**Source extract:**

━━━━

UNITED STATES DISTRICT COURT FOR THE DISTRICT OF ARIZONA
Aug 27, 2019
No. CV-17-02562-PHX-JAT (MHB) (D. Ariz. Aug. 27, 2019)

Opinion

No. CV-17-02562-PHX-JAT (MHB)

08-27-2019

Alec Jordan Holtz, Petitioner, v. Charles L Ryan, et al., Respondents.


ORDER

Pending before the Court is Petitioner's appeal (Doc. 55) of the Magistrate Judge's Order (Doc. 50) denying his renewed motion to amend his petition (Doc. 48).

I. Legal Standard

When a Magistrate Judge issues a pretrial order, this Court may reconsider the order "where it has been shown that the magistrate's order is clearly erroneous or contrary to law." 28 U.S.C. § 636(b)(1)(A); Barten v. State Farm Mut. Auto. Ins. Co., No. CZV-12-0399-TUC-CKJ, 2014 U.S. Dist. LEXIS 133569, at *10 (D. Ariz. Sept. 23, 2014) (quoting Doe v. Kamehameha Schools/Bernice Pauahi Bishop Estate, 596 F.3d 1036, 1041 (9th Cir. 2010)). The Court will overturn a Magistrate Judge's decision only if it is the result of "clear error." Maisonville v. F2 America, Inc., 902 F.2d 746, 747 (9th Cir. 1990) (citations omitted). Under this standard of review, the Magistrate Judge's decision is "not subject to de novo determination," and the Court "may not simply substitute its judgment for that of the deciding court." Grimes v. City and Cnty. of San Francisco, 951 F.2d 236, 241 (9th Cir. 1991). In order to find clear error, the Court must have a "definite and firm conviction that a mistake has been committed." Easley v. Cromartie, 532 U.S. 234, 242 (2001).

II. Claims of Error

Petitioner makes two procedural arguments in this appeal: one under the Local Rules of Civil Procedure and one under the Federal Rules of Civil Procedure. First, Petitioner argues that, under the Local Rules, the Magistrate Judge denied his motion before he had time to Reply. Petitioner argues that waiting for his Reply (which was due June 4, 2019, but not filed until June 17, 2019) would have changed the result because he would have discussed Ramirez v. Cty. of San Bernardino, 806 F.3d 1002, 1006 (9th Cir. 2015) (holding that a stipulation to amend the complaint did not "count" as the amendment as a matter of course under Federal Rule of Civil Procedure Rule 15(a)(1)(B) nor preclude the as a matter of course amendment at a later time). However, this argument is without merit because Petitioner cited to Ramirez in his motion to amend (Doc. 48) so citing to it again would not have impacted the decision. Thus, relief on this basis is denied.

━━━━

**Material to process:**
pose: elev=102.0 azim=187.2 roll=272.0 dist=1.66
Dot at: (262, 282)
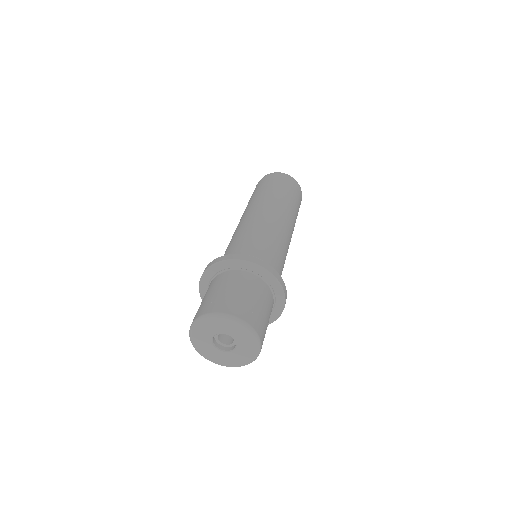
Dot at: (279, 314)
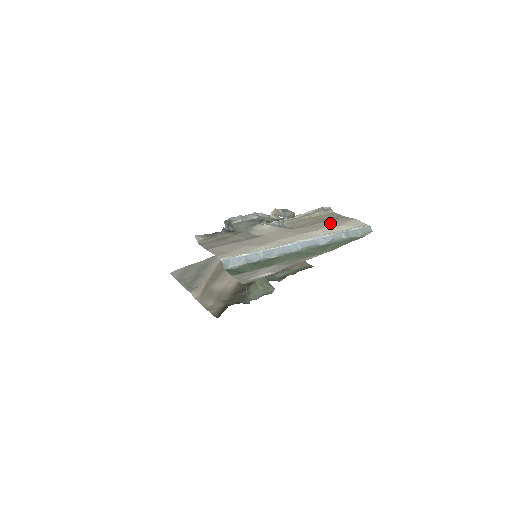
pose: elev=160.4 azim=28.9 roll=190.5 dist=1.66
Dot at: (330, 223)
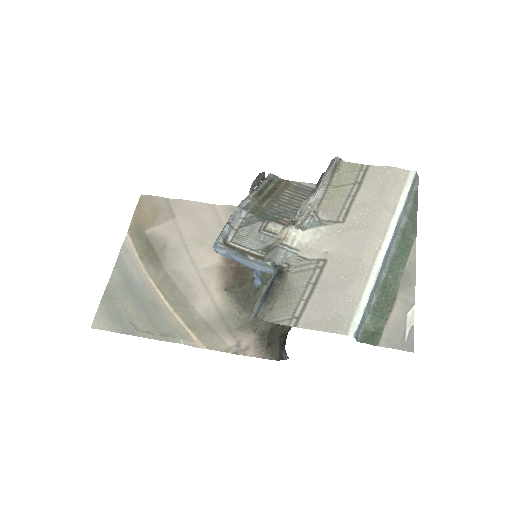
Dot at: (375, 189)
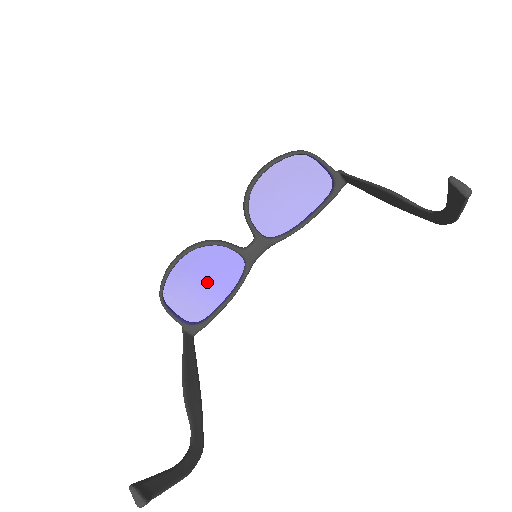
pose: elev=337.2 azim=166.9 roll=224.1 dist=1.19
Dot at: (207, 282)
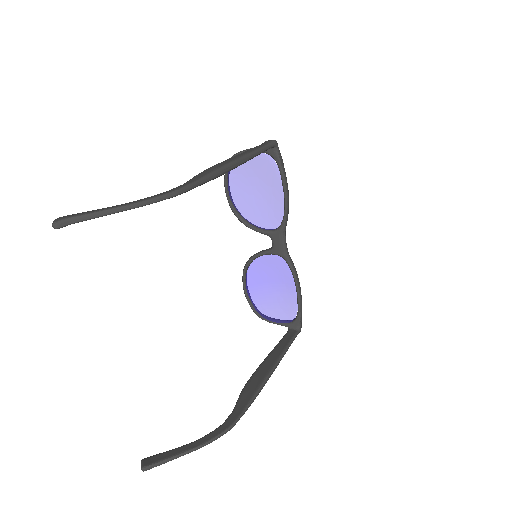
Dot at: (278, 285)
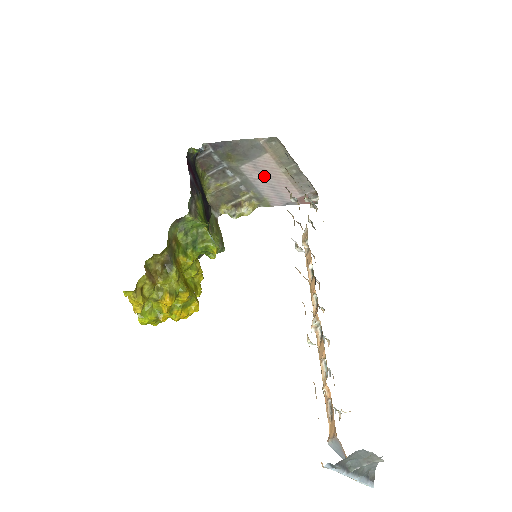
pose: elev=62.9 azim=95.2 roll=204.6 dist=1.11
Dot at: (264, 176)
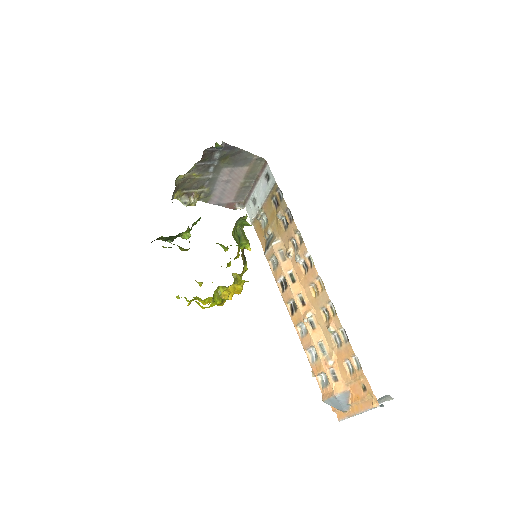
Dot at: (228, 180)
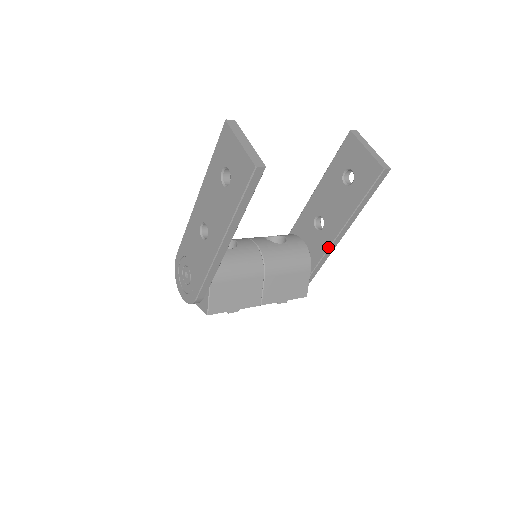
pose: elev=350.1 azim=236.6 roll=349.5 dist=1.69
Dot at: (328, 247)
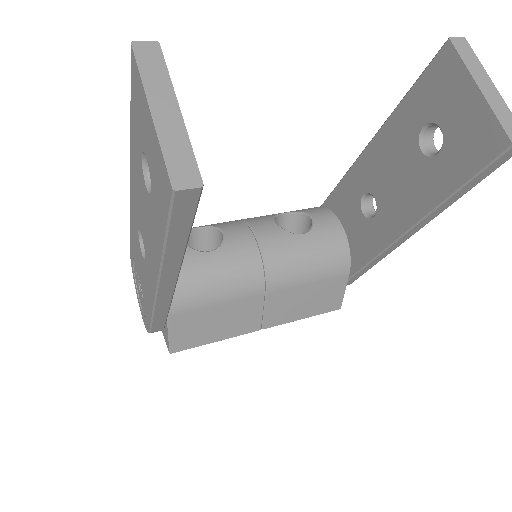
Dot at: (379, 251)
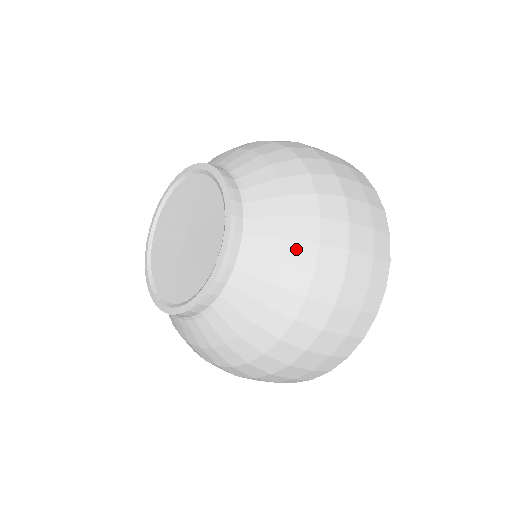
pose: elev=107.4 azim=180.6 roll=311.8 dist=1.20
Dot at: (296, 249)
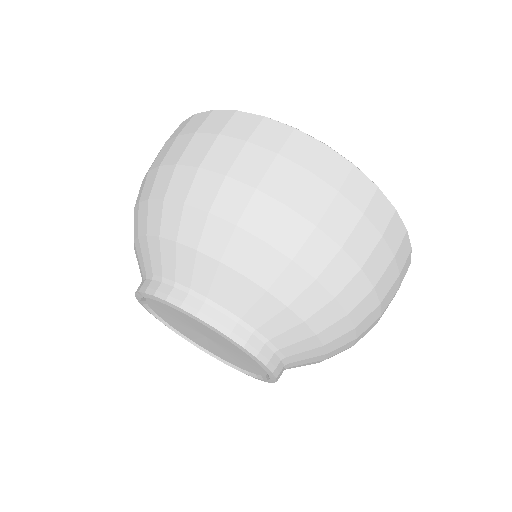
Dot at: (319, 319)
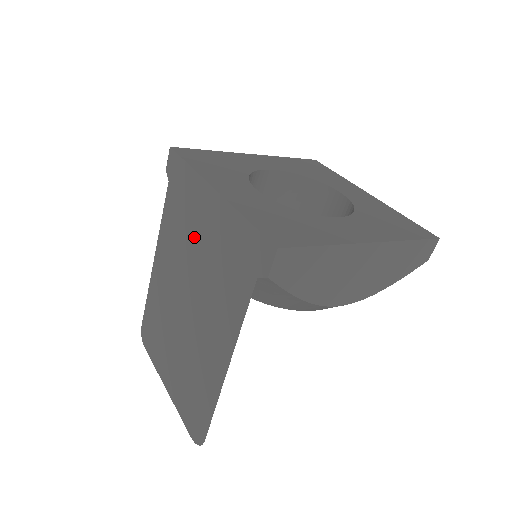
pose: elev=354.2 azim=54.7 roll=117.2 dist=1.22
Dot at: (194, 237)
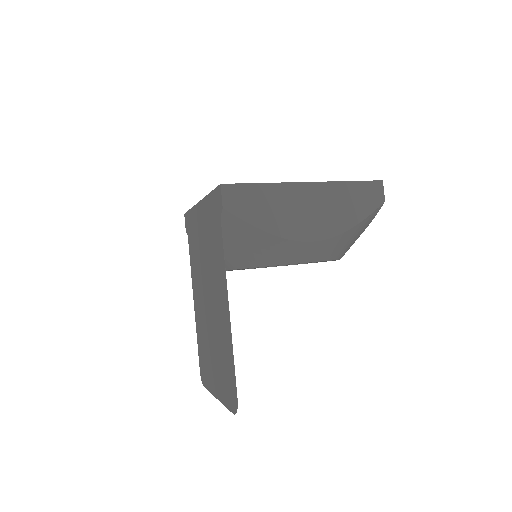
Dot at: (201, 248)
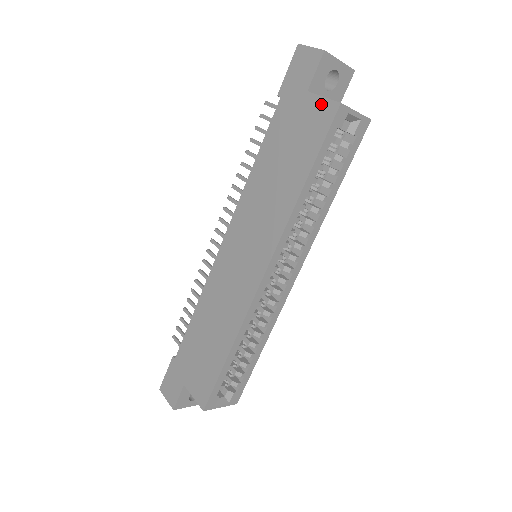
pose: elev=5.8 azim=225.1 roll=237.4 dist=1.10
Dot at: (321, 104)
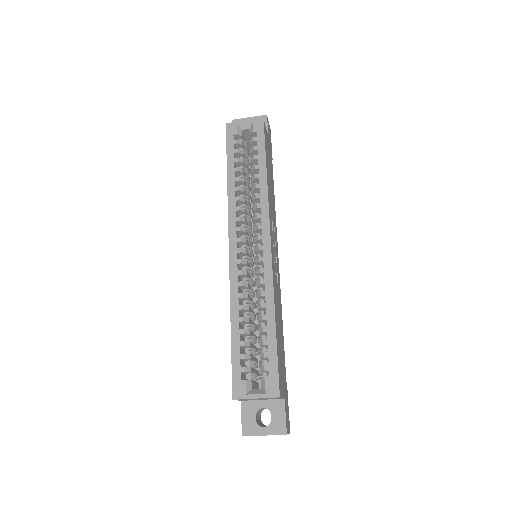
Dot at: occluded
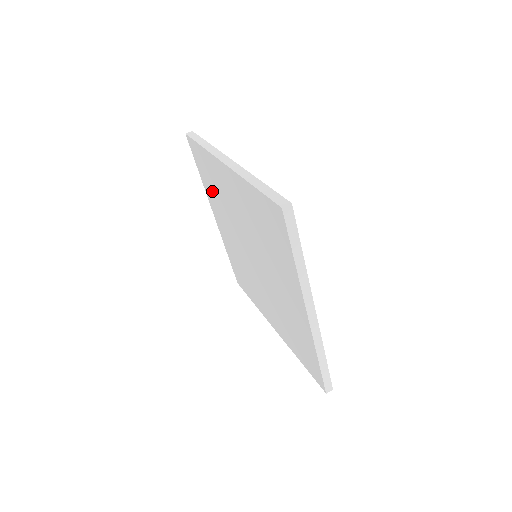
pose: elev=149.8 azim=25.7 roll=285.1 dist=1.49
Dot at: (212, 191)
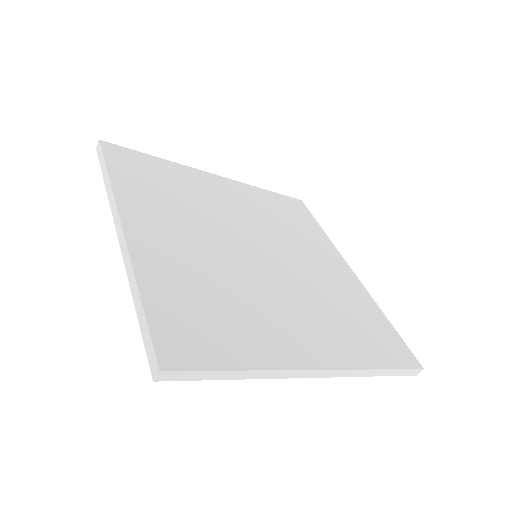
Dot at: occluded
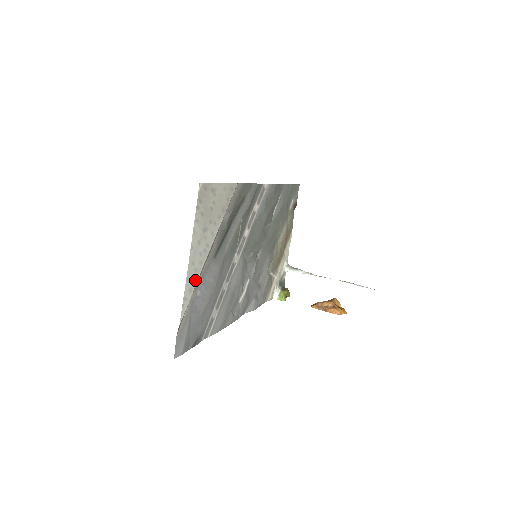
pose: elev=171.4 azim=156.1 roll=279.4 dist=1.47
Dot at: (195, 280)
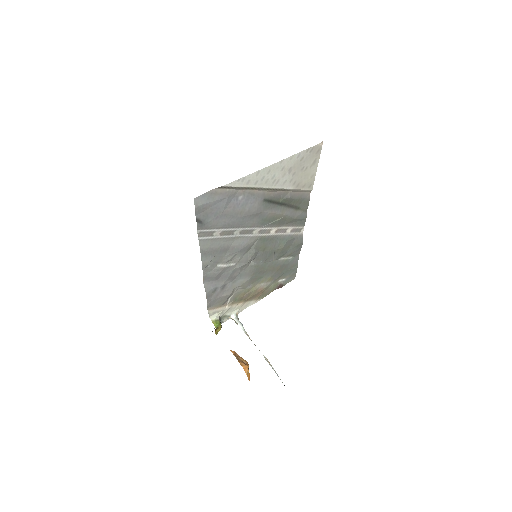
Dot at: (255, 183)
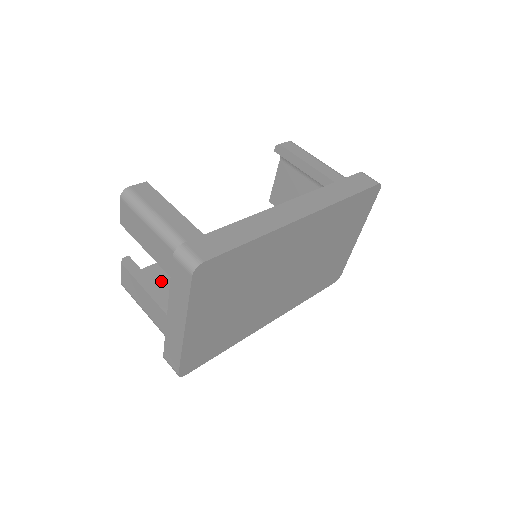
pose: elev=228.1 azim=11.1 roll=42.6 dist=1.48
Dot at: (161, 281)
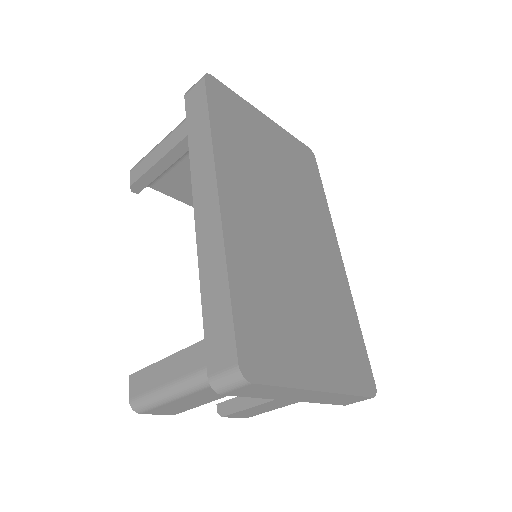
Dot at: occluded
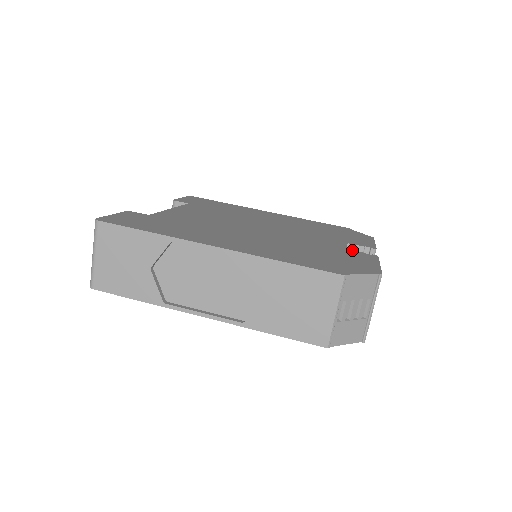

━━━━

**Requirements:**
A - From the listing, copy out the lines starting with the one that contains "pose: elev=354.2 azim=54.7" and running through the end of the listing, without changing anything. Omit the pictures from your answer.
B - Continue the court order on the petitioner's appeal from where it stops.

**Task results:**
A -
pose: elev=354.2 azim=54.7 roll=117.2 dist=1.22
Dot at: (194, 237)
Dot at: (201, 248)
pose: elev=5.8 azim=225.1 roll=237.4 dist=1.10
Dot at: (321, 104)
Dot at: occluded
pose: elev=149.8 azim=25.7 roll=285.1 dist=1.49
Dot at: (212, 191)
Dot at: occluded
pose: elev=171.4 azim=156.1 roll=279.4 dist=1.47
Dot at: (195, 280)
Dot at: (255, 183)
pose: elev=228.1 azim=11.1 roll=42.6 dist=1.48
Dot at: (161, 281)
Dot at: occluded

B -
Second, Petitioner argues that he should be able to amend his habeas petition "as a matter of course" under Rule 15(a)(1)(B). To reach this result, Petitioner interprets several ambiguous Federal Rules of Civil Procedure in his favor.

Rule 15(a)(1)(B) states, "[A party may amend its pleading once as a matter of course within:] if the pleading is one to which a responsive pleading is required, 21 days after service of a responsive pleading or 21 days after a motion under 12(b), (e), or (f), whichever is earlier." Notably the Rule does not include or exclude service of an amended responsive pleading.

One, Petitioner argues that his first amended petition (Doc. 12) should not "count" as his one "as a matter of course" amendment because he amended only because the Court required it. Two, Petitioner seems to argue that Respondents supplementing their first answer/response (Doc. 44) to the habeas petition triggered a new 21 days for his "as a matter of course" amendment because he never "used up" his "as a matter of course" amendment previously. Three, Petitioner impliedly argues that while the Court requiring him to amend his petition cannot "count" against him under Rule 15 (i.e. count as his "as a matter of course" amendment), the Court requiring Respondents to supplement their answer should count against them under Rule 15 for purposes of triggering a new 21 days for Petitioner to "use up" his "as a matter of course" amendment.

III. "Responsive Pleading"

Preliminarily, the Court notes that some courts have held that habeas petitions are not subject to Rule 15(a)(1)(B). See Ramos v. Poore, No. 3:15-CV-518 (VAB), 2017 WL 1362017, at *2 (D. Conn. Apr. 11, 2017) ("Those types of pleadings to which a responsive pleading is not required include an answer to a complaint and a habeas petition. See Argraves v. United States, No. 3:11-CV-1421, 2013 WL 1856527 at *2 (D. Conn. May 2, 2013) (applying Rule 15(a)(1)(A) to request for leave to amend habeas petition and finding 'Rule 15(a)(1)(B) is inapplicable to habeas petitions because responsive pleadings are not required.'"); compare Rule 5(a) of the Rules Governing 2254 Proceedings ("[t]he respondent is not required to answer the petition unless a judge so orders") with Federal Rule of Civil Procedure 12(a) (requiring a defendant to serve a responsive pleading without any order of the Court).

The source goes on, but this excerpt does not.